[Stored data]

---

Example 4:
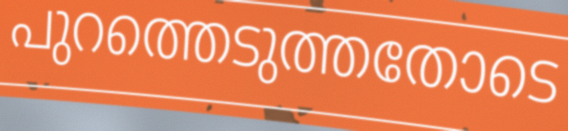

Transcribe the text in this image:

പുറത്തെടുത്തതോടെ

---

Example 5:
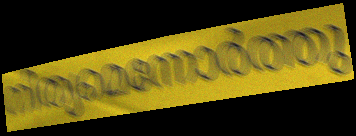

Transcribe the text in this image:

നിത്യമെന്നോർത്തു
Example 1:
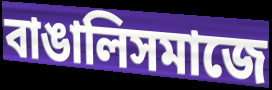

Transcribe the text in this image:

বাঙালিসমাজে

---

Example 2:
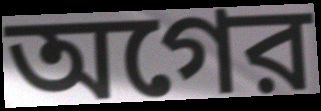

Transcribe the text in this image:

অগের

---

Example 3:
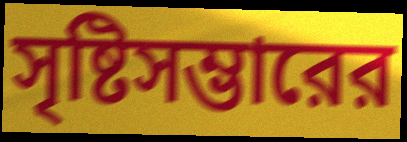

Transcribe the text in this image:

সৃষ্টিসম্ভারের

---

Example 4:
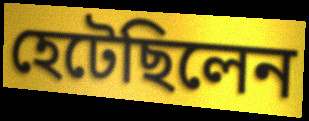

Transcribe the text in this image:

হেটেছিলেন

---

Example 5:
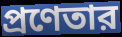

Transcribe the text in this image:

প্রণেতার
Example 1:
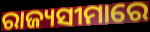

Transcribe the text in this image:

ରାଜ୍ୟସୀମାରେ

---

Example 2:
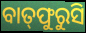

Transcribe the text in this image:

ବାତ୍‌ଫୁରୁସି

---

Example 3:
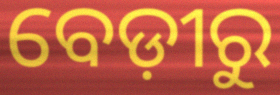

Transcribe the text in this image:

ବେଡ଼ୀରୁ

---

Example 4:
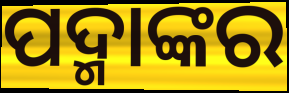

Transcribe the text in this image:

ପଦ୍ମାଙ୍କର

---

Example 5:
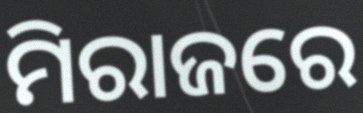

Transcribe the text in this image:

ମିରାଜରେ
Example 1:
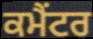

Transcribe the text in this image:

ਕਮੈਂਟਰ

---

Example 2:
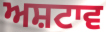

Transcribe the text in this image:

**Exercise description**. Type the entries again verbatim. Drop the images.

**Exercise response**.
---

Example 4:

Transcribe the text in this image:

പുറത്തെടുത്തതോടെ

---

Example 5:

Transcribe the text in this image:

നിത്യമെന്നോർത്തു
Example 1:

Transcribe the text in this image:

বাঙালিসমাজে

---

Example 2:

Transcribe the text in this image:

অগের

---

Example 3:

Transcribe the text in this image:

সৃষ্টিসম্ভারের

---

Example 4:

Transcribe the text in this image:

হেটেছিলেন

---

Example 5:

Transcribe the text in this image:

প্রণেতার
Example 1:

Transcribe the text in this image:

ରାଜ୍ୟସୀମାରେ

---

Example 2:

Transcribe the text in this image:

ବାତ୍‌ଫୁରୁସି

---

Example 3:

Transcribe the text in this image:

ବେଡ଼ୀରୁ

---

Example 4:

Transcribe the text in this image:

ପଦ୍ମାଙ୍କର

---

Example 5:

Transcribe the text in this image:

ମିରାଜରେ
Example 1:

Transcribe the text in this image:

ਕਮੈਂਟਰ

---

Example 2:

Transcribe the text in this image:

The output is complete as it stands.